Port règles de sécurité ne pas violer les droits de la Charte, règles de la Cour Fédérale

Port security rules don't violate Charter rights, Federal Court rules

Le Port de Vancouver fichier photo

NICK PROCAYLO / PNG

L’Maritime Canadien des Travailleurs du Conseil a fait valoir que la Charte des droits de bord de mer, les employés sont violés par le processus de sélection utilisé pour émettre des laissez-passer de sécurité.

La Cour Fédérale du Canada a rejeté la demande d’un groupe représentant les travailleurs du port, qui voulait que le gouvernement de la marine règles de sécurité déclarée inconstitutionnelle.

L’Maritime Canadien des Travailleurs du Conseil, qui comprend les syndicats représentant les B. C. dockers, a fait valoir que la Charte des droits de bord de mer, les employés sont violés par le processus de sélection utilisé pour émettre des laissez-passer de sécurité.

Le conseil, une coalition de syndicats représentant à 6 820 quai des travailleurs, a fait valoir que ceux qui ne peuvent pas obtenir le laissez-passer spéciaux qui permettent l’accès aux zones d’accès restreint au Canada sur les ports de perdre des possibilités d’emploi, les heures de travail et même le mérite des promotions.

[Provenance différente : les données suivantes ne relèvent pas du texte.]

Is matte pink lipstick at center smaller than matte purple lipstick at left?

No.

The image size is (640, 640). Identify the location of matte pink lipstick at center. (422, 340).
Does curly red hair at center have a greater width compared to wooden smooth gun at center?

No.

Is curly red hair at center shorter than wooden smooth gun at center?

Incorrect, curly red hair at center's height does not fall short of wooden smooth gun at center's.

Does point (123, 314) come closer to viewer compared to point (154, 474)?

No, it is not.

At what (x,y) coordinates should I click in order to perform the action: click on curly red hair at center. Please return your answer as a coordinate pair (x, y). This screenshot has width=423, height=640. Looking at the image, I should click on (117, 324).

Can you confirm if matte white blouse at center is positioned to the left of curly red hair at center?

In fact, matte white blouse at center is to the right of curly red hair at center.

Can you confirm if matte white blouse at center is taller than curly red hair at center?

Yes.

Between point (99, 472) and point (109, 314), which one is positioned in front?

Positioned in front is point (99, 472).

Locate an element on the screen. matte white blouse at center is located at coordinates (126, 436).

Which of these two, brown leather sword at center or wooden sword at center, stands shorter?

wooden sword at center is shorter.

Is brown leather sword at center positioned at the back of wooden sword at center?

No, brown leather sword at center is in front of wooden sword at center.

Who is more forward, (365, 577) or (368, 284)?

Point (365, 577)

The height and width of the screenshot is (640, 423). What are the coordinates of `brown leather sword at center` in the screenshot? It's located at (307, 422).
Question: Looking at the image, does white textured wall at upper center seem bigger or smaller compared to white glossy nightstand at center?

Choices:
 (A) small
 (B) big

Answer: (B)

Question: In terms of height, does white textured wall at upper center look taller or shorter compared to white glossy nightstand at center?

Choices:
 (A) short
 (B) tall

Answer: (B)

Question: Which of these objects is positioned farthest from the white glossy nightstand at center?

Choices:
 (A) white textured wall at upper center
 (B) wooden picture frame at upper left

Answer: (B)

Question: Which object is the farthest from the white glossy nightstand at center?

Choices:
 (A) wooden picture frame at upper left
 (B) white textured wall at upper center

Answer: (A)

Mais la Justice Peter Pamel a rejeté l’application par le conseil, notant qu’il y a des limites à la portée du gouvernement des mesures de dépistage et que les travailleurs ont le droit de faire appel en cas de refus de la passe.

Et il a accepté que le gouvernement fédéral arguments que les questions soulevées par le conseil étaient déjà rejeté à plus d’une décennie par la Cour d’Appel Fédérale en réponse à un défi similaire au B. C. par l’International longshore and Warehouse Union.

Pamel également d’accord avec la position du procureur général que “les préoccupations d’ordre constitutionnel sont abordés dans le contexte de la révision judiciaire de décisions individuelles.”

“Je rejette la demande du requérant,” Pamel a déclaré dans sa décision. “Cela dit, cela ne ferme pas la porte à des défis appropriés de l’individu à des décisions ministérielles dans l’avenir.”

L’organe de l’union a fait valoir que le processus d’examen comprend des vérifications d’antécédents sur les travailleurs, ainsi que sur les proches et membres de la famille, qui “restreignent un port de la capacité du travailleur à maintenir des associations avec d’autres personnes, pour les loisirs, liées à l’église des activités, les activités sociales et les activités communautaires.”

“En effet, un employé du port qui est associé à un coupable ou soupçonnée pénale, même dans le plus innocent, c’est au risque de voir son ou sa clairance révoqué, quel que soit le port du travailleur réelle relation avec la personne, de son ou de sa vulnérabilité à des influences ou le risque probable qu’il ou elle pourrait représenter pour la sécurité du transport maritime.”

Pamel de noter que les règlements de sécurité, qui ont été introduites en réponse au Sept. 11, 2001, les attaques terroristes dans le Y. S., la subvention fédérale, le ministre des transports, “le pouvoir de délivrer, de refuser, de suspendre, de rétablir ou d’annuler les autorisations de sécurité requises pour exercer certaines fonctions ou d’avoir accès à certaines zones portuaires.”

“Le ministre exerce ce pouvoir en considérant les critères réglementaires qui comprennent … compte d’un employé du port, des associations de suspects ou des criminels condamnés.”

Dans le cas actuel, “il n’y a pas de preuve devant moi qu’un membre de l’union le droit à la liberté et à la sécurité a été violé,” Pamel dit.

L’affaire a été entendue à Montréal en octobre, avec Pamel libérant sa décision Janv. 30.

Postmedia a déjà recensé plus de deux douzaines de cas, des membres et des associés de gangs, y compris les Hells Angels, de travail au Port de Vancouver installations. Ainsi, la Postmedia enquête relevé des cas où les débardeurs travailleurs reconnus coupables de trafic de drogue a continué à travailler sur le port. Mais à l’époque, le gouvernement fédéral a déclaré que les personnes identifiées n’ont pas la haute-autorisations de sécurité nécessaires pour accéder à des zones restreintes du port.